◆ **ASSIGNED TASK**: Every record shown below should be duplicated exactly.

:: MATERIAL TO PROCESS ::

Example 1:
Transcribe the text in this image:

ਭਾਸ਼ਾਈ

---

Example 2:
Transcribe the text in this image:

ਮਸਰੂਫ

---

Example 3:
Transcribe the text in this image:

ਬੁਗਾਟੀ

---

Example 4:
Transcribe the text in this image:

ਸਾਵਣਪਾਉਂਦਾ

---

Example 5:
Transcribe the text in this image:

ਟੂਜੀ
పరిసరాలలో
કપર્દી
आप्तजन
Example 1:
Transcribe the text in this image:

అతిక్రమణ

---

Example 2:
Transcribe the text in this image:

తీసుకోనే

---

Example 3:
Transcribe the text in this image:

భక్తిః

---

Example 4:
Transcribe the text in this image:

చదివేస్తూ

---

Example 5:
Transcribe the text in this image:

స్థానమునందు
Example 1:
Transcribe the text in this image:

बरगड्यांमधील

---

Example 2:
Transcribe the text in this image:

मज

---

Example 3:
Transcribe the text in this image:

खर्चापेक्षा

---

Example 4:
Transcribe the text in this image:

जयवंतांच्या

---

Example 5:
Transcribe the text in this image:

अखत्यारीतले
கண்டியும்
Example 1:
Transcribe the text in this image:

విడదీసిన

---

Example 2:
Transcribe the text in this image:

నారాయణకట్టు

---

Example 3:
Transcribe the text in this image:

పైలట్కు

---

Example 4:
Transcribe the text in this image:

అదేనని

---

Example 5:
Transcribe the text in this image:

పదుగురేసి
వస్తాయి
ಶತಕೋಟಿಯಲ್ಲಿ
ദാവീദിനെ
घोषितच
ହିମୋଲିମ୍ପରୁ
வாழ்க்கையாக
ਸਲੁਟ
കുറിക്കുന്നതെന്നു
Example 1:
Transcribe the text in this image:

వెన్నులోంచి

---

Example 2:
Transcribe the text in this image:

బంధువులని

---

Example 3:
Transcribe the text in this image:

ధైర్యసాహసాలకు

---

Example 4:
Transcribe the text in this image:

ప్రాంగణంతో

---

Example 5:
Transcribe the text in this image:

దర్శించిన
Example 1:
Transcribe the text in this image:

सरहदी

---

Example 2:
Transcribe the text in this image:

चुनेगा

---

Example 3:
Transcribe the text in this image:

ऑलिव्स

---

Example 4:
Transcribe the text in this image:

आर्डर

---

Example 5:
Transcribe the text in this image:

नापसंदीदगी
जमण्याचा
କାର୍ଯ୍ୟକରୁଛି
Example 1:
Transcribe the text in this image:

:::

◆ **ANSWER FOR THIS EXERCISE**:
Example 1:
Transcribe the text in this image:

ਭਾਸ਼ਾਈ

---

Example 2:
Transcribe the text in this image:

ਮਸਰੂਫ

---

Example 3:
Transcribe the text in this image:

ਬੁਗਾਟੀ

---

Example 4:
Transcribe the text in this image:

ਸਾਵਣਪਾਉਂਦਾ

---

Example 5:
Transcribe the text in this image:

ਟੂਜੀ
పరిసరాలలో
કપર્દી
आप्तजन
Example 1:
Transcribe the text in this image:

అతిక్రమణ

---

Example 2:
Transcribe the text in this image:

తీసుకోనే

---

Example 3:
Transcribe the text in this image:

భక్తిః

---

Example 4:
Transcribe the text in this image:

చదివేస్తూ

---

Example 5:
Transcribe the text in this image:

స్థానమునందు
Example 1:
Transcribe the text in this image:

बरगड्यांमधील

---

Example 2:
Transcribe the text in this image:

मज

---

Example 3:
Transcribe the text in this image:

खर्चापेक्षा

---

Example 4:
Transcribe the text in this image:

जयवंतांच्या

---

Example 5:
Transcribe the text in this image:

अखत्यारीतले
கண்டியும்
Example 1:
Transcribe the text in this image:

విడదీసిన

---

Example 2:
Transcribe the text in this image:

నారాయణకట్టు

---

Example 3:
Transcribe the text in this image:

పైలట్కు

---

Example 4:
Transcribe the text in this image:

అదేనని

---

Example 5:
Transcribe the text in this image:

పదుగురేసి
వస్తాయి
ಶತಕೋಟಿಯಲ್ಲಿ
ദാവീദിനെ
घोषितच
ହିମୋଲିମ୍ପରୁ
வாழ்க்கையாக
ਸਲੁਟ
കുറിക്കുന്നതെന്നു
Example 1:
Transcribe the text in this image:

వెన్నులోంచి

---

Example 2:
Transcribe the text in this image:

బంధువులని

---

Example 3:
Transcribe the text in this image:

ధైర్యసాహసాలకు

---

Example 4:
Transcribe the text in this image:

ప్రాంగణంతో

---

Example 5:
Transcribe the text in this image:

దర్శించిన
Example 1:
Transcribe the text in this image:

सरहदी

---

Example 2:
Transcribe the text in this image:

चुनेगा

---

Example 3:
Transcribe the text in this image:

ऑलिव्स

---

Example 4:
Transcribe the text in this image:

आर्डर

---

Example 5:
Transcribe the text in this image:

नापसंदीदगी
जमण्याचा
କାର୍ଯ୍ୟକରୁଛି
Example 1:
Transcribe the text in this image:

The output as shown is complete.